La Poméranie s'étend le long de l'unique façade maritime de la Pologne, des pignons de brique de Gdańsk jusqu'aux forêts de pins et au pays des lacs plus à l'intérieur des terres. Ici, le rythme suit l'eau et les saisons : les bateaux de pêche partant à l'aube, les marchands d'ambre installant leurs étals, les chaises en bois des cafés de la promenade se remplissant à mesure que la lumière du soir devient dorée. C'est une région faite pour se déplacer lentement, avec des centres historiques assez petits pour se parcourir à pied et un paysage qui récompense l'attention plutôt que la vitesse.
Gdańsk en occupe le cœur, port hanséatique dont les maisons de marchands, les greniers à grain et le long front d'eau dessinent encore la forme d'une ville marchande médiévale. Ses rues débouchent sur la Motława, où les péniches de grain faisaient jadis la queue et où les cafés s'étalent aujourd'hui sur les pavés. Un peu plus loin sur la côte, Sopot garde un rythme différent : une jetée en bois s'avançant dans la Baltique, des villas thermales de la Belle Époque, et une plage qui se remplit peu à peu au fil de la journée plutôt que d'un coup. Gdynia, plus jeune et construite pour l'essentiel dans l'entre-deux-guerres, montre une autre Poméranie encore — des lignes modernistes épurées, un port en activité, et un front de mer où se croisent cargos et voiliers.

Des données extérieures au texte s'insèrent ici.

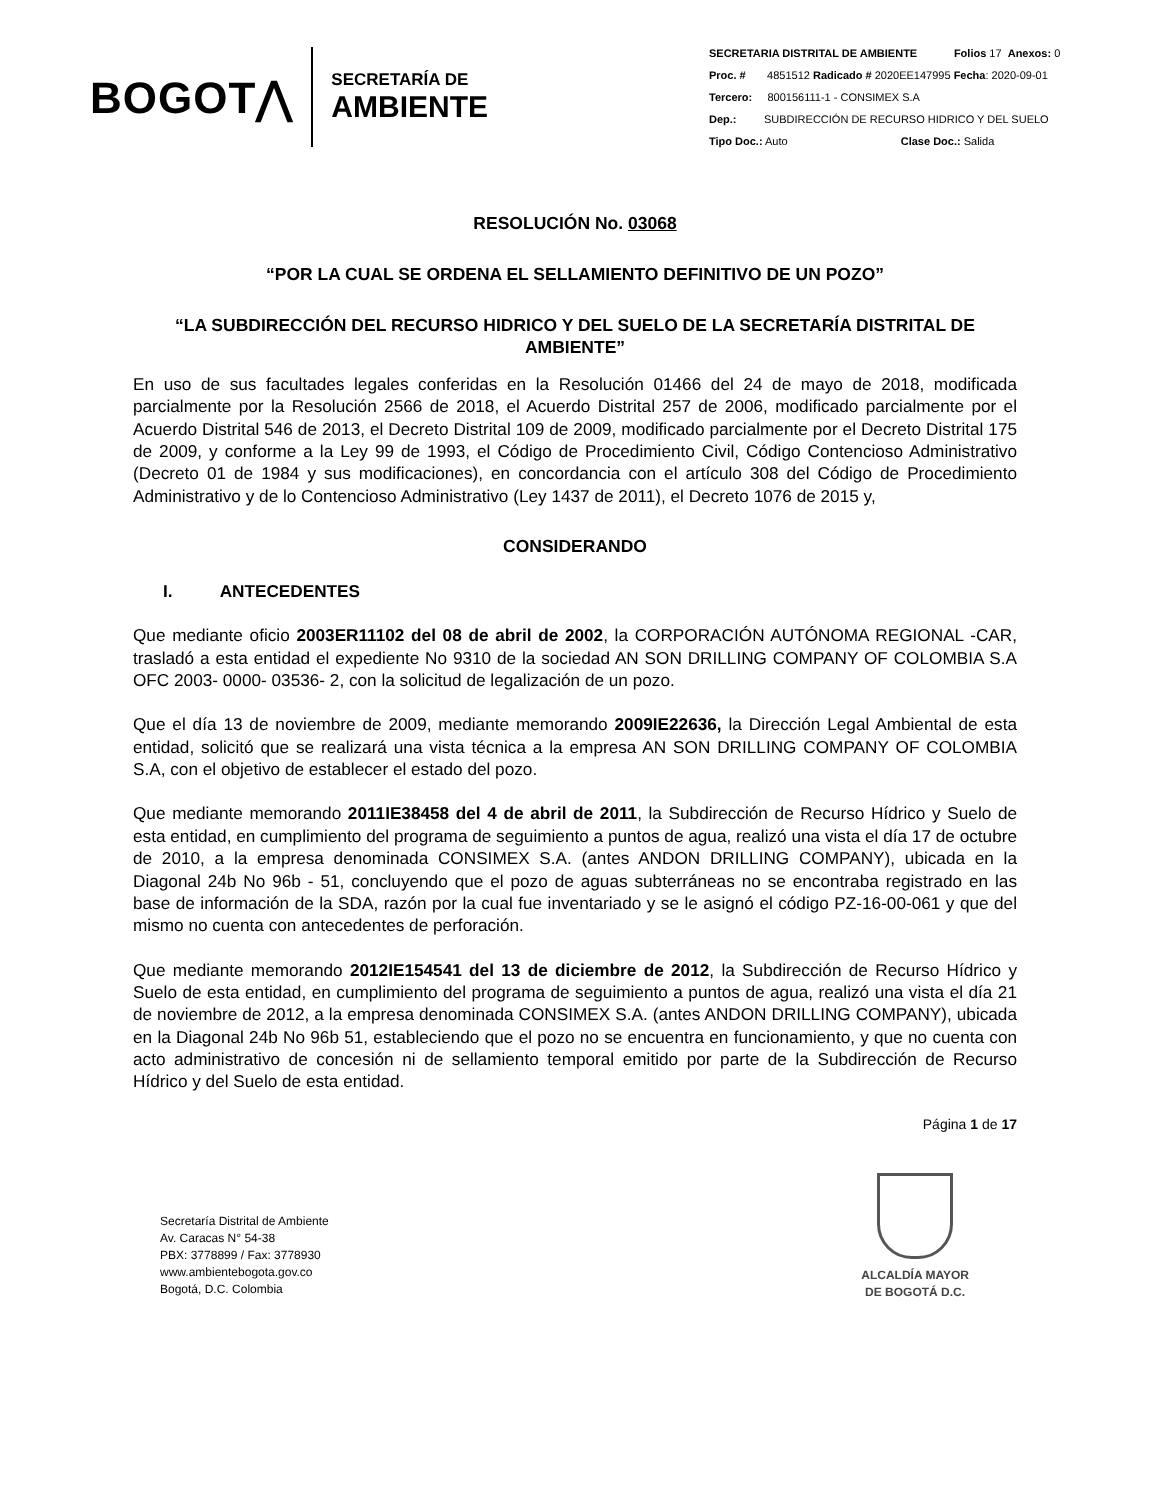BOGOT⋀
SECRETARÍA DE
AMBIENTE
SECRETARIA DISTRITAL DE AMBIENTE Folios 17 Anexos: 0
Proc. # 4851512 Radicado # 2020EE147995 Fecha: 2020-09-01
Tercero: 800156111-1 - CONSIMEX S.A
Dep.: SUBDIRECCIÓN DE RECURSO HIDRICO Y DEL SUELO
Tipo Doc.: Auto Clase Doc.: Salida
RESOLUCIÓN No. 03068
“POR LA CUAL SE ORDENA EL SELLAMIENTO DEFINITIVO DE UN POZO”
“LA SUBDIRECCIÓN DEL RECURSO HIDRICO Y DEL SUELO DE LA SECRETARÍA DISTRITAL DE AMBIENTE”
En uso de sus facultades legales conferidas en la Resolución 01466 del 24 de mayo de 2018, modificada parcialmente por la Resolución 2566 de 2018, el Acuerdo Distrital 257 de 2006, modificado parcialmente por el Acuerdo Distrital 546 de 2013, el Decreto Distrital 109 de 2009, modificado parcialmente por el Decreto Distrital 175 de 2009, y conforme a la Ley 99 de 1993, el Código de Procedimiento Civil, Código Contencioso Administrativo (Decreto 01 de 1984 y sus modificaciones), en concordancia con el artículo 308 del Código de Procedimiento Administrativo y de lo Contencioso Administrativo (Ley 1437 de 2011), el Decreto 1076 de 2015 y,
CONSIDERANDO
I. ANTECEDENTES
Que mediante oficio 2003ER11102 del 08 de abril de 2002, la CORPORACIÓN AUTÓNOMA REGIONAL -CAR, trasladó a esta entidad el expediente No 9310 de la sociedad AN SON DRILLING COMPANY OF COLOMBIA S.A OFC 2003- 0000- 03536- 2, con la solicitud de legalización de un pozo.
Que el día 13 de noviembre de 2009, mediante memorando 2009IE22636, la Dirección Legal Ambiental de esta entidad, solicitó que se realizará una vista técnica a la empresa AN SON DRILLING COMPANY OF COLOMBIA S.A, con el objetivo de establecer el estado del pozo.
Que mediante memorando 2011IE38458 del 4 de abril de 2011, la Subdirección de Recurso Hídrico y Suelo de esta entidad, en cumplimiento del programa de seguimiento a puntos de agua, realizó una vista el día 17 de octubre de 2010, a la empresa denominada CONSIMEX S.A. (antes ANDON DRILLING COMPANY), ubicada en la Diagonal 24b No 96b - 51, concluyendo que el pozo de aguas subterráneas no se encontraba registrado en las base de información de la SDA, razón por la cual fue inventariado y se le asignó el código PZ-16-00-061 y que del mismo no cuenta con antecedentes de perforación.
Que mediante memorando 2012IE154541 del 13 de diciembre de 2012, la Subdirección de Recurso Hídrico y Suelo de esta entidad, en cumplimiento del programa de seguimiento a puntos de agua, realizó una vista el día 21 de noviembre de 2012, a la empresa denominada CONSIMEX S.A. (antes ANDON DRILLING COMPANY), ubicada en la Diagonal 24b No 96b 51, estableciendo que el pozo no se encuentra en funcionamiento, y que no cuenta con acto administrativo de concesión ni de sellamiento temporal emitido por parte de la Subdirección de Recurso Hídrico y del Suelo de esta entidad.
Página 1 de 17
Secretaría Distrital de Ambiente
Av. Caracas N° 54-38
PBX: 3778899 / Fax: 3778930
www.ambientebogota.gov.co
Bogotá, D.C. Colombia
ALCALDÍA MAYOR
DE BOGOTÁ D.C.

À l'intérieur des terres, la région s'adoucit en Cachoubie, un paysage de lacs, de bouleraies et de villages où l'architecture en bois et l'artisanat populaire ont largement survécu intacts. Meubles peints, broderies et dentelles s'y fabriquent encore dans de petits ateliers, souvent au sein des mêmes familles depuis des générations. Le terrain s'élève doucement en une chaîne de collines basses connue localement sous le nom de Suisse cachoube, un nom qui en dit plus long sur la fierté locale que sur l'altitude réelle — mais l'effet, avec des lacs apparaissant entre des crêtes boisées, est réellement saisissant. Des églises en bois, certaines vieilles de plusieurs siècles, se dressent dans les villages de cette bande de campagne, leurs toits sombres en bardeaux et leurs intérieurs sobres formant un contrepoint discret à la grandeur de brique des villes côtières.
La côte elle-même possède ses propres attraits, tout en lenteur. À l'ouest de Gdańsk, la presqu'île de Hel se resserre en une fine bande de dunes et de pins, avec des villages de pêcheurs qui débarquent encore chaque matin hareng et cabillaud. Plus à l'ouest, le parc national de Słowiński protège une ceinture de dunes de sable mouvantes, certaines assez hautes pour ensevelir des arbres, poussées régulièrement vers l'intérieur par le vent venu de la Baltique. Entre les dunes et la mer, des lagunes et des roselières abritent une avifaune variée, et toute cette étendue évoque davantage un désert qu'un littoral nordique classique.
Les places de marché des petites villes de Poméranie — Kartuzy, Kościerzyna, Puck — gardent un rythme scandé par les marchés hebdomadaires, les cloches des églises et la lumière changeante des lacs voisins ou de la mer. La cuisine locale s'appuie sur ce que fournissent la côte et les forêts : poisson fumé vendu directement au fumoir, pierogi fourrés aux myrtilles ou aux champignons, et pain de seigle servi partout, des boulangeries de village aux cafés urbains. L'ambre, rejeté sur les plages baltes depuis des siècles, est travaillé en bijoux dans des ateliers qui bordent encore les vieilles rues de Gdańsk, un artisanat aussi lié à la région que la pêche elle-même.
Ce qui unit la Poméranie tient dans cet équilibre de contrastes : la brique hanséatique face aux églises de village en bois, la mer ouverte face aux lacs paisibles de l'intérieur, un port en activité face à une tradition d'art populaire à peine changée. Les villes sont assez proches pour former un seul itinéraire sans hâte, mais assez distinctes pour que chacune apporte ce que la précédente n'avait pas — un port, une ville thermale, un lac, une étendue de dunes. Elle récompense le voyageur prêt à ralentir au rythme propre de la région : s'attarder avec un café au bord de la Motława, marcher sur une jetée à marée basse, ou regarder un potier cachoube façonner l'argile comme on le fait ici depuis des générations.